_Requirement_
Below are some records. Return exactly the lines from the one containing "X137160000Y-75565000D03*" through the one containing "X146296001Y-83820000D01*", both included, and only those.

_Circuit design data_
===============

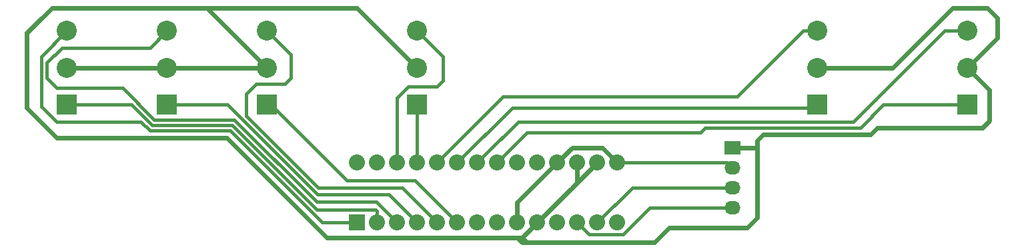
<source format=gbr>
G04 #@! TF.FileFunction,Copper,L2,Bot,Signal*
%FSLAX46Y46*%
G04 Gerber Fmt 4.6, Leading zero omitted, Abs format (unit mm)*
G04 Created by KiCad (PCBNEW 4.0.2-stable) date Wednesday, 10 August 2016 'pmt' 17:01:05*
%MOMM*%
G01*
G04 APERTURE LIST*
%ADD10C,0.100000*%
%ADD11R,2.032000X1.727200*%
%ADD12O,2.032000X1.727200*%
%ADD13R,2.540000X2.540000*%
%ADD14C,2.540000*%
%ADD15R,2.032000X2.032000*%
%ADD16C,2.032000*%
%ADD17C,0.600000*%
%ADD18C,0.400000*%
G04 APERTURE END LIST*
D10*
D11*
X154305000Y-73660000D03*
D12*
X154305000Y-76200000D03*
X154305000Y-78740000D03*
X154305000Y-81280000D03*
D13*
X69850000Y-68199000D03*
D14*
X69850000Y-63500000D03*
X69850000Y-58801000D03*
D13*
X82550000Y-68199000D03*
D14*
X82550000Y-63500000D03*
X82550000Y-58801000D03*
D13*
X95250000Y-68199000D03*
D14*
X95250000Y-63500000D03*
X95250000Y-58801000D03*
D13*
X114300000Y-68199000D03*
D14*
X114300000Y-63500000D03*
X114300000Y-58801000D03*
D13*
X165100000Y-68199000D03*
D14*
X165100000Y-63500000D03*
X165100000Y-58801000D03*
D13*
X184150000Y-68199000D03*
D14*
X184150000Y-63500000D03*
X184150000Y-58801000D03*
D15*
X106680000Y-83185000D03*
D16*
X109220000Y-83185000D03*
X111760000Y-83185000D03*
X114300000Y-83185000D03*
X116840000Y-83185000D03*
X119380000Y-83185000D03*
X121920000Y-83185000D03*
X124460000Y-83185000D03*
X127000000Y-83185000D03*
X129540000Y-83185000D03*
X132080000Y-83185000D03*
X134620000Y-83185000D03*
X137160000Y-83185000D03*
X139700000Y-83185000D03*
X139700000Y-75565000D03*
X137160000Y-75565000D03*
X134620000Y-75565000D03*
X132080000Y-75565000D03*
X129540000Y-75565000D03*
X127000000Y-75565000D03*
X124460000Y-75565000D03*
X121920000Y-75565000D03*
X119380000Y-75565000D03*
X116840000Y-75565000D03*
X114300000Y-75565000D03*
X111760000Y-75565000D03*
X109220000Y-75565000D03*
X106680000Y-75565000D03*
D17*
X144391001Y-85725000D02*
X128270000Y-85725000D01*
X128270000Y-85725000D02*
X127635000Y-85725000D01*
X127635000Y-85090000D02*
X128270000Y-85725000D01*
X102870000Y-85090000D02*
X127000000Y-85090000D01*
X127635000Y-85725000D02*
X127000000Y-85090000D01*
X127000000Y-85090000D02*
X127635000Y-85090000D01*
X68580000Y-72390000D02*
X90170000Y-72390000D01*
X127635000Y-85090000D02*
X129540000Y-83185000D01*
X90170000Y-72390000D02*
X102870000Y-85090000D01*
X64770000Y-68580000D02*
X68580000Y-72390000D01*
X144391001Y-85725000D02*
X146296001Y-83820000D01*
X146296001Y-83820000D02*
X156210000Y-83820000D01*
X156210000Y-83820000D02*
X157480000Y-82550000D01*
X157480000Y-82550000D02*
X157480000Y-73660000D01*
X184150000Y-63500000D02*
X186944000Y-66294000D01*
X186944000Y-66294000D02*
X186944000Y-70231000D01*
X172720000Y-71120000D02*
X171831000Y-72009000D01*
X186944000Y-70231000D02*
X186055000Y-71120000D01*
X186055000Y-71120000D02*
X172720000Y-71120000D01*
X171831000Y-72009000D02*
X158242000Y-72009000D01*
X158242000Y-72009000D02*
X157480000Y-72771000D01*
X157480000Y-72771000D02*
X157480000Y-73660000D01*
X67945000Y-55880000D02*
X86995000Y-55880000D01*
X86995000Y-55880000D02*
X106680000Y-55880000D01*
X95250000Y-63500000D02*
X87630000Y-55880000D01*
X87630000Y-55880000D02*
X86995000Y-55880000D01*
X114300000Y-63500000D02*
X107950000Y-57150000D01*
X107950000Y-57150000D02*
X107830999Y-57030999D01*
X66794001Y-57030999D02*
X67945000Y-55880000D01*
X106680000Y-55880000D02*
X107950000Y-57150000D01*
X66794001Y-57030999D02*
X64770000Y-59055000D01*
X64770000Y-59055000D02*
X64770000Y-68580000D01*
X157480000Y-73660000D02*
X154305000Y-73660000D01*
X134620000Y-78105000D02*
X133985000Y-78740000D01*
X133985000Y-78740000D02*
X129540000Y-83185000D01*
X137160000Y-75565000D02*
X133985000Y-78740000D01*
X187960000Y-57150000D02*
X187960000Y-59690000D01*
X187960000Y-59690000D02*
X184150000Y-63500000D01*
X186690000Y-55880000D02*
X187960000Y-57150000D01*
X182245000Y-55880000D02*
X186690000Y-55880000D01*
X174625000Y-63500000D02*
X182245000Y-55880000D01*
X165100000Y-63500000D02*
X174625000Y-63500000D01*
X92710000Y-60960000D02*
X93980001Y-62230001D01*
X93980001Y-62230001D02*
X95250000Y-63500000D01*
X134620000Y-75565000D02*
X134620000Y-78105000D01*
X82550000Y-63500000D02*
X69850000Y-63500000D01*
X95250000Y-63500000D02*
X82550000Y-63500000D01*
X132080000Y-75565000D02*
X127000000Y-80645000D01*
X127000000Y-80645000D02*
X127000000Y-83185000D01*
X139700000Y-75565000D02*
X137795000Y-73660000D01*
X137795000Y-73660000D02*
X133985000Y-73660000D01*
X133985000Y-73660000D02*
X132080000Y-75565000D01*
D18*
X139700000Y-75565000D02*
X153670000Y-75565000D01*
X153670000Y-75565000D02*
X154305000Y-76200000D01*
X137160000Y-83185000D02*
X141605000Y-78740000D01*
X141605000Y-78740000D02*
X154305000Y-78740000D01*
X140427681Y-84701001D02*
X136136001Y-84701001D01*
X135635999Y-84200999D02*
X134620000Y-83185000D01*
X154305000Y-81280000D02*
X143848682Y-81280000D01*
X143848682Y-81280000D02*
X140427681Y-84701001D01*
X136136001Y-84701001D02*
X135635999Y-84200999D01*
X109220000Y-81748160D02*
X109005840Y-81534000D01*
X90832750Y-70789978D02*
X80672750Y-70789978D01*
X101576772Y-81534000D02*
X90832750Y-70789978D01*
X109220000Y-83185000D02*
X109220000Y-81748160D01*
X109005840Y-81534000D02*
X101576772Y-81534000D01*
X80672750Y-70789978D02*
X78081772Y-68199000D01*
X78081772Y-68199000D02*
X71520000Y-68199000D01*
X71520000Y-68199000D02*
X69850000Y-68199000D01*
X105264000Y-83185000D02*
X106680000Y-83185000D01*
X102237806Y-83185000D02*
X105264000Y-83185000D01*
X68580000Y-70369002D02*
X79261809Y-70369002D01*
X66609989Y-68398991D02*
X68580000Y-70369002D01*
X90542796Y-71489989D02*
X102237806Y-83185000D01*
X69850000Y-58801000D02*
X66609989Y-62041011D01*
X66609989Y-62041011D02*
X66609989Y-68398991D01*
X79261809Y-70369002D02*
X80382796Y-71489989D01*
X80382796Y-71489989D02*
X90542796Y-71489989D01*
X110744000Y-79629000D02*
X101651702Y-79629000D01*
X84220000Y-68199000D02*
X82550000Y-68199000D01*
X114300000Y-83185000D02*
X110744000Y-79629000D01*
X101651702Y-79629000D02*
X90221702Y-68199000D01*
X90221702Y-68199000D02*
X84220000Y-68199000D01*
X67310000Y-64770000D02*
X68580000Y-66040000D01*
X76912737Y-66040000D02*
X80962703Y-70089967D01*
X67310000Y-62865000D02*
X67310000Y-64770000D01*
X91122704Y-70089967D02*
X101550737Y-80518000D01*
X82550000Y-58801000D02*
X80391000Y-60960000D01*
X80391000Y-60960000D02*
X69215000Y-60960000D01*
X69215000Y-60960000D02*
X67310000Y-62865000D01*
X68580000Y-66040000D02*
X76912737Y-66040000D01*
X101550737Y-80518000D02*
X109093000Y-80518000D01*
X109093000Y-80518000D02*
X110744001Y-82169001D01*
X110744001Y-82169001D02*
X111760000Y-83185000D01*
X80962703Y-70089967D02*
X91122704Y-70089967D01*
X119380000Y-83185000D02*
X114046000Y-77851000D01*
X114046000Y-77851000D02*
X105410000Y-77851000D01*
X105410000Y-77851000D02*
X95758000Y-68199000D01*
X95758000Y-68199000D02*
X95250000Y-68199000D01*
X116840000Y-83185000D02*
X112395000Y-78740000D01*
X97536000Y-65532000D02*
X98298000Y-64770000D01*
X112395000Y-78740000D02*
X101752666Y-78740000D01*
X92600055Y-69587389D02*
X92600055Y-66784945D01*
X92600055Y-66784945D02*
X93853000Y-65532000D01*
X101752666Y-78740000D02*
X92600055Y-69587389D01*
X93853000Y-65532000D02*
X97536000Y-65532000D01*
X98298000Y-64770000D02*
X98298000Y-61849000D01*
X98298000Y-61849000D02*
X96519999Y-60070999D01*
X96519999Y-60070999D02*
X95250000Y-58801000D01*
X114300000Y-68199000D02*
X114300000Y-75565000D01*
X114300000Y-58801000D02*
X115951000Y-60452000D01*
X117602000Y-62103000D02*
X115951000Y-60452000D01*
X117602000Y-65151000D02*
X117602000Y-62103000D01*
X116840000Y-65913000D02*
X117602000Y-65151000D01*
X113157000Y-65913000D02*
X111760000Y-67310000D01*
X113157000Y-65913000D02*
X116840000Y-65913000D01*
X111760000Y-67310000D02*
X111760000Y-75565000D01*
X164719000Y-68580000D02*
X126365000Y-68580000D01*
X165100000Y-68199000D02*
X164719000Y-68580000D01*
X126365000Y-68580000D02*
X119380000Y-75565000D01*
X163303949Y-58801000D02*
X154921949Y-67183000D01*
X165100000Y-58801000D02*
X163303949Y-58801000D01*
X154921949Y-67183000D02*
X125222000Y-67183000D01*
X125222000Y-67183000D02*
X116840000Y-75565000D01*
X184150000Y-68199000D02*
X173482000Y-68199000D01*
X173482000Y-68199000D02*
X170572011Y-71108989D01*
X170572011Y-71108989D02*
X150887011Y-71108989D01*
X125475999Y-74549001D02*
X124460000Y-75565000D01*
X150887011Y-71108989D02*
X150252011Y-71743989D01*
X150252011Y-71743989D02*
X128281011Y-71743989D01*
X128281011Y-71743989D02*
X125475999Y-74549001D01*
X184150000Y-58801000D02*
X181229000Y-58801000D01*
X181229000Y-58801000D02*
X169672000Y-70358000D01*
X169672000Y-70358000D02*
X127127000Y-70358000D01*
X127127000Y-70358000D02*
X122935999Y-74549001D01*
X122935999Y-74549001D02*
X121920000Y-75565000D01*
M02*

</source>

===============

_Written answer_
X137160000Y-75565000D03*
X134620000Y-75565000D03*
X132080000Y-75565000D03*
X129540000Y-75565000D03*
X127000000Y-75565000D03*
X124460000Y-75565000D03*
X121920000Y-75565000D03*
X119380000Y-75565000D03*
X116840000Y-75565000D03*
X114300000Y-75565000D03*
X111760000Y-75565000D03*
X109220000Y-75565000D03*
X106680000Y-75565000D03*
D17*
X144391001Y-85725000D02*
X128270000Y-85725000D01*
X128270000Y-85725000D02*
X127635000Y-85725000D01*
X127635000Y-85090000D02*
X128270000Y-85725000D01*
X102870000Y-85090000D02*
X127000000Y-85090000D01*
X127635000Y-85725000D02*
X127000000Y-85090000D01*
X127000000Y-85090000D02*
X127635000Y-85090000D01*
X68580000Y-72390000D02*
X90170000Y-72390000D01*
X127635000Y-85090000D02*
X129540000Y-83185000D01*
X90170000Y-72390000D02*
X102870000Y-85090000D01*
X64770000Y-68580000D02*
X68580000Y-72390000D01*
X144391001Y-85725000D02*
X146296001Y-83820000D01*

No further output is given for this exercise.